Im new to the whole decent coffee scene and im looking to buy a seperate grinder to espresso/steamer. What sort of grinder would you go for??

Dont want to wnd up buying something then 6 months down the line realising ive not got what i wanted.

Ive probably got a budget of around £150-£200 for the grinder and then around £300 for the machine.


----------



## hotmetal (Oct 31, 2013)

I'd actually swap that round, get a used/upgraded Gaggia Classic for the £150 and spend the lion's share of the remainder on a decent grinder like a Mignon, Super Jolly, Zenith 65E or whatever, and the rest on a set of scales, milk jug, good tamper and a knock box.

Or you could go the Sage route, Duotemp pro and smart grinder, or a Barista Express. Would also fit your budget, and be new in a box with a warranty. See the Sage subforum - plenty of enthusiasm in there!

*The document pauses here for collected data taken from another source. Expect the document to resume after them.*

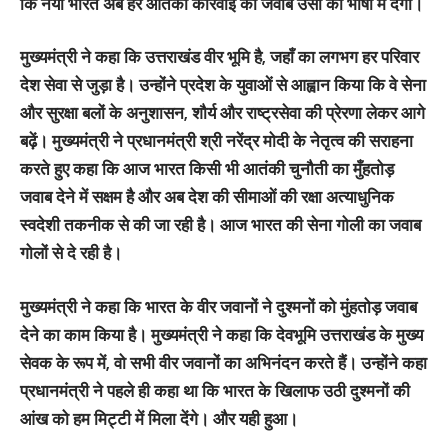
कि नया भारत अब हर आतंकी कार्रवाई का जवाब उसी की भाषा में देगा।
मुख्यमंत्री ने कहा कि उत्तराखंड वीर भूमि है, जहाँ का लगभग हर परिवार
देश सेवा से जुड़ा है। उन्होंने प्रदेश के युवाओं से आह्वान किया कि वे सेना
और सुरक्षा बलों के अनुशासन, शौर्य और राष्ट्रसेवा की प्रेरणा लेकर आगे
बढ़ें। मुख्यमंत्री ने प्रधानमंत्री श्री नरेंद्र मोदी के नेतृत्व की सराहना
करते हुए कहा कि आज भारत किसी भी आतंकी चुनौती का मुँहतोड़
जवाब देने में सक्षम है और अब देश की सीमाओं की रक्षा अत्याधुनिक
स्वदेशी तकनीक से की जा रही है। आज भारत की सेना गोली का जवाब
गोलों से दे रही है।
मुख्यमंत्री ने कहा कि भारत के वीर जवानों ने दुश्मनों को मुंहतोड़ जवाब
देने का काम किया है। मुख्यमंत्री ने कहा कि देवभूमि उत्तराखंड के मुख्य
सेवक के रूप में, वो सभी वीर जवानों का अभिनंदन करते हैं। उन्होंने कहा
प्रधानमंत्री ने पहले ही कहा था कि भारत के खिलाफ उठी दुश्मनों की
आंख को हम मिट्टी में मिला देंगे। और यही हुआ।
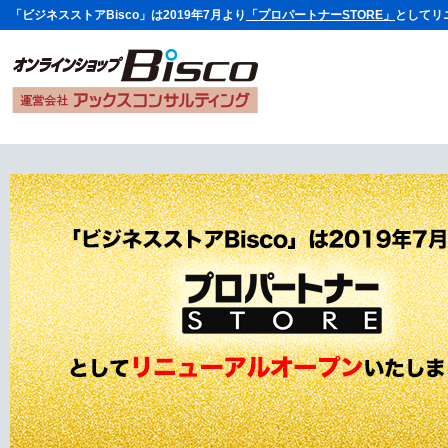
「ビジネスストアBisco」は2019年7月より
「プロパートナーSTORE」
としてリ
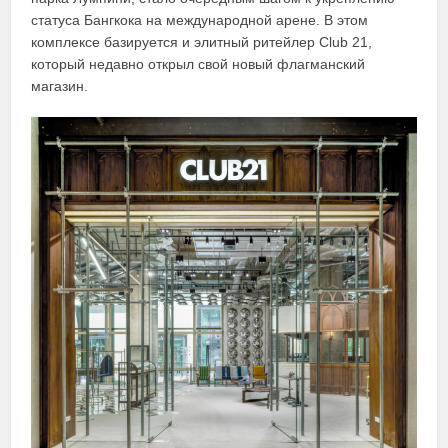
статуса Бангкока на международной арене. В этом
комплексе базируется и элитный ритейлер Club 21,
который недавно открыл свой новый флагманский
магазин.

The reason I say this is that a Classic punches above its weight, especially they older ones, then there seems to be a bit of a gap before you get to a machine that is worth upgrading to, but right from the off, a good grinder is going to give you better results and at the £150 end your options are limited, but take it up to £300 and you'll get something that will still be worth using if/when you get a bigger machine. Or you may just keep the classic. It's really the grinder that decides how good the coffee is rather than the machine (apart from the coffee itself obviously!)


----------